First, the first sentence. “If by our old-fashioned
reckoning philosophy concentrates and literature figures, feminist
historiography excavates.” I had no idea where she was going this until I
returned to it after reading substantial parts of the chapter. I think what she
is driving at here is that “feminist historiography” has cannot work in the
general terms (“concentrative” and “figural”) that philosophy and literature
have worked in. This makes some sense: since feminist historiography as a “new”
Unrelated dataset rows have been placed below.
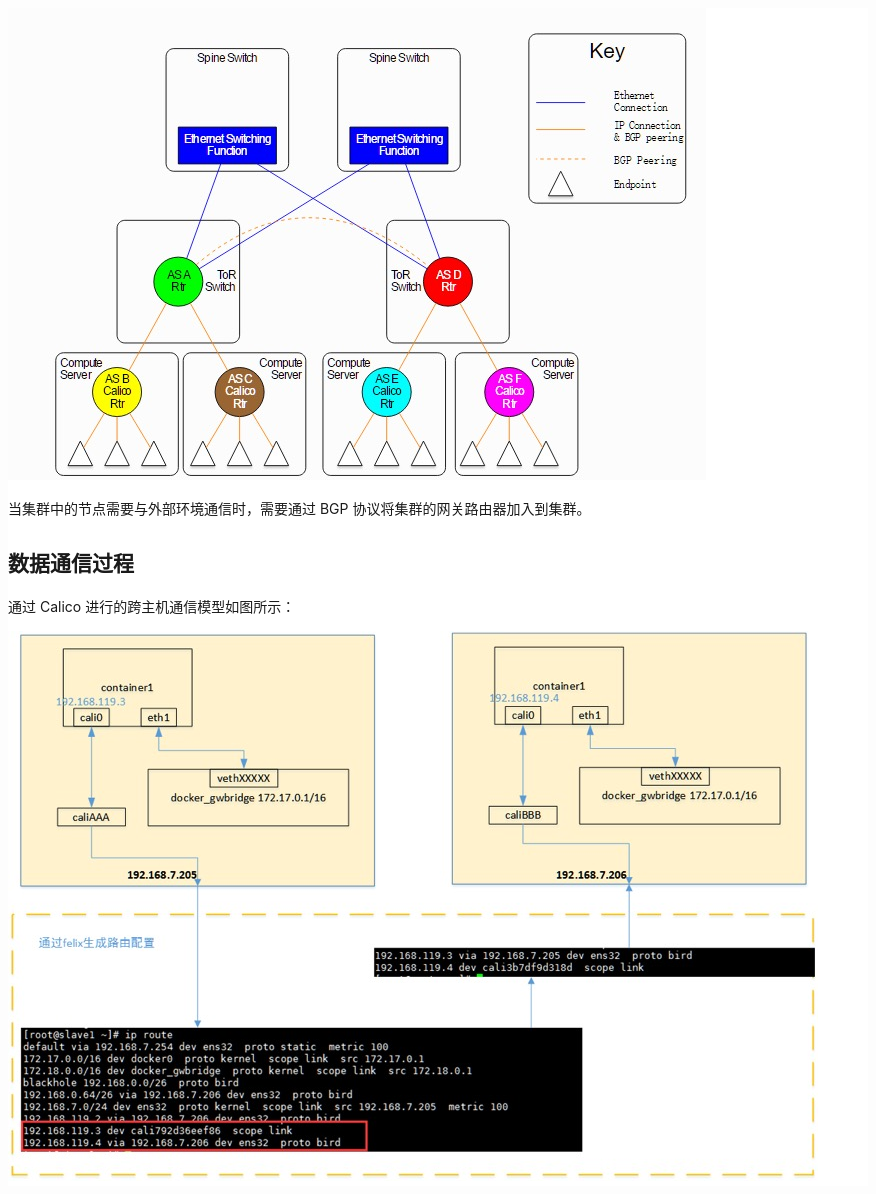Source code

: ![](12.jpg)

当集群中的节点需要与外部环境通信时，需要通过 BGP 协议将集群的网关路由器加入到集群。

## 数据通信过程

通过 Calico 进行的跨主机通信模型如图所示：

![](13.jpg)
field would need to “extract” data about women from the strata of historicized
material, which will of course be a rather masculine substance (i.e. history is
made up of men’s stories, we have to go digging for women’s stories beneath the
surface.)
Nevertheless,
I am struggling to understand this first sentence as a rhetorical move. She
writes “old-fashioned” pejoratively—presumably because these are
overgeneralizations—yet she inscribes (what I’m assuming to be) her own work
within this class of over-generalizations. As if she says “well these fields
have over-generalized themselves, I’ll overgeneralize myself too!” Odd move, I
think, especially when what I understood from the piece is that she wants to
bring attention to the fact that discourses come predetermined with their own
damning sets of overgeneralizations which efface local discourse. (On this
note, I’m curious if anyone knows how she is different than Foucault in this
sense.)
Next, a suggestion for looking at two pages which seemed
fairly central to me, 238 and 239. I think this complicated piece can be fairly
well summed up with a quote from 238: “Of what is history made as it happens?
Of the differed-deferred “identity” of people in the deferred-differed “unity”
of actions?” I find this quote insightful. History has to operate by means of a
generalized cause and effect that is always specious, i.e. Hitler caused World
War II. Furthermore, history erroneously lumps together people’s as well: “All
Germans wanted to exterminate the Jews.” Still, I want to identify a potential
paradox that which embodies my general critique of this kind of post-colonial
thinking. Essentially, I don’t see the post-colonial space as a special locus
for this kind of historical discourse violence. What would be a case where the
historicizing of collected information not
constructed in this way? I find it good that we are discussing these
third-world, post-colonial spaces, especially the minorities therein, such as
women, but I have trouble seeing them as special cases.